Steve La Riccia's 'Babbage Lovelace Machination'

An ‘Open-Ended’ Look At Techno Art

It’s all in how you interpret the pieces, as art should be.

The newly formed Museum of Techno Art — complete with steampunk art that depicts industrial age-type works to pieces depicting modern-day computers as the all-encompassing presence they are in our society — will have an unveiling Saturday, Oct. 7, with an open house at its Miner Building location in downtown Eugene.

So what is techno art? Steve La Riccia, a longtime member of the New Zone Gallery who is transitioning to the Museum of Techno Art (MTA), chuckles at the question.

“Everybody has a different take on it,” he says. “It’s sort of open-ended.”
For La Riccia, it means reaching into the past, to take “Victorian science and technology and futurizing it, repurposing something old that would work into something new,” as he noted in a 2014 segment of Oregon Art Beat on Oregon Public Broadcasting.

This includes functional pieces such as “Farnsworth’s Dilemma,” which has items from every decade in the 20th century; “Wozniak’s Conundrum,” which combines an 1897 Remington typewriter with an early classic Mac computer; and the “Babbage Lovelace Machination,” which just has to be seen.

La Riccia explains that MTA was born when fellow artist Glenn Smith dropped by for a visit more than a year ago and was amazed at the steampunk art at his home. “It looks like a museum,” Smith told La Riccia.
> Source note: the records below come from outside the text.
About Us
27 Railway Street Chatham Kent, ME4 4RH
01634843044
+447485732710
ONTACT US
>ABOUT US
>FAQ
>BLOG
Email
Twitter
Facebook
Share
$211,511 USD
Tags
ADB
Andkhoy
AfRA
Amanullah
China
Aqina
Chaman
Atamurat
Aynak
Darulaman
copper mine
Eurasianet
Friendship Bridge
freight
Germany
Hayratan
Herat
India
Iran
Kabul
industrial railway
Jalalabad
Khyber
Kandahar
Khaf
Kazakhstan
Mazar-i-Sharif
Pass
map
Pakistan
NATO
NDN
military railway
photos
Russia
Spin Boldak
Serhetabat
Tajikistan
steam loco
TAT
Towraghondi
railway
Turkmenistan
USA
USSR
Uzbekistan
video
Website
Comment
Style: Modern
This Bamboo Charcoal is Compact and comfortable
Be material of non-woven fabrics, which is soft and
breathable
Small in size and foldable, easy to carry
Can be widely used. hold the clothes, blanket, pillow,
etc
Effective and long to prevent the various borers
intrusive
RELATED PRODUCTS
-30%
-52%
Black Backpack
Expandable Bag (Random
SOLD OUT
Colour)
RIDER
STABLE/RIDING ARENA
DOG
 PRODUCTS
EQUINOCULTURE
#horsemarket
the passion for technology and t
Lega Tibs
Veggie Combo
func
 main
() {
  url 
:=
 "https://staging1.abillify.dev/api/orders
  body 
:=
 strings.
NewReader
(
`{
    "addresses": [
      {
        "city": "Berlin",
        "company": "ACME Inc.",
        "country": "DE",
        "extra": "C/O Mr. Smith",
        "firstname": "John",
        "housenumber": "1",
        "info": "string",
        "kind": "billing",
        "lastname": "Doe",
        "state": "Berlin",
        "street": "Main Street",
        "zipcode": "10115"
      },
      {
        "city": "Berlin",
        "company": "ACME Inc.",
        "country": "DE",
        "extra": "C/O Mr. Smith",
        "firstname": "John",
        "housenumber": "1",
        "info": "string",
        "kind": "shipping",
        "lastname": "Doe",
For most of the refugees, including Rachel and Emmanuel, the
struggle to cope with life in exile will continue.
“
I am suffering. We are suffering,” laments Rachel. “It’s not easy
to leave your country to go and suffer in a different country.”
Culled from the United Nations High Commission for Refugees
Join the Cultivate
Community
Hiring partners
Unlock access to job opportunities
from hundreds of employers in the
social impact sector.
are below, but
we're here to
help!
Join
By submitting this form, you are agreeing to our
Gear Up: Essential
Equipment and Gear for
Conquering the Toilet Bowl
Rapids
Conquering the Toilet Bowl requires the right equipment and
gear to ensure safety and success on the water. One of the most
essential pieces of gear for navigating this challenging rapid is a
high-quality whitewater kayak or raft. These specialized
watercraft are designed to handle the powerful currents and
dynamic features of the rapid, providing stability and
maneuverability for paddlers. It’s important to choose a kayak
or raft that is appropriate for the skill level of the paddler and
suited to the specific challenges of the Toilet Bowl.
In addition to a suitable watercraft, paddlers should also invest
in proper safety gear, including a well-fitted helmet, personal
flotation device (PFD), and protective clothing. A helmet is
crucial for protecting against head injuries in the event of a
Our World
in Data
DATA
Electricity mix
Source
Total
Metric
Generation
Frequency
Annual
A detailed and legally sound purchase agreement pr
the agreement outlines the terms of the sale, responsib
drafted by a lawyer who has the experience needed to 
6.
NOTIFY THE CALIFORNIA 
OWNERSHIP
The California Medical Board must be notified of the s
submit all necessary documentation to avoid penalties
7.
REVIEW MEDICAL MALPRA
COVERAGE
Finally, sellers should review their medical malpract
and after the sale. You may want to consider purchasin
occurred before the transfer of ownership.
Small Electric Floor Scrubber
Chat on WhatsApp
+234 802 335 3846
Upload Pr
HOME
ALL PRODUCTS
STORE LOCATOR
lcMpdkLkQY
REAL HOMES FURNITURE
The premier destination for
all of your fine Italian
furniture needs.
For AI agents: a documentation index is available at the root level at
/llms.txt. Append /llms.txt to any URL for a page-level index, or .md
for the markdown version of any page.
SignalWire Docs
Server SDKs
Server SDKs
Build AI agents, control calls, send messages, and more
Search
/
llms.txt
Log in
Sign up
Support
MTA’s aim is to showcase art with technology or industrial themes, reflecting on the history of human invention, retrofuturism or imaginative machines of the future.

Smith has his own work at MTA, which La Riccia says leans more modern in scope, assembling the computers of today to make art. Others displaying at the museum include Eugene artists Barbora Bakalarova and Max Rink as well as Joe Mross of Archive Designs in Eugene. In addition, there are two donated historical prints and a time-based piece from Paul Brown, a noted British computer art pioneer.

MTA’s lease at the Miner Building is only for six months, and only three months remain on that lease. La Riccia says that he hopes to eventually find a downtown storefront-type location for the new gallery, similar to what New Zone Gallery now has.

The Museum of Techno Art, Eugene’s newest exhibition space for technologically themed art, will have its open house 1 pm to 5 pm Saturday, Oct. 7, at the Miner Building, 132 E. Broadway, suite 212. Membership is available and donations are welcomed. The museum is open every Friday 1 pm to 5 pm, or by appointment at 541-517-1488.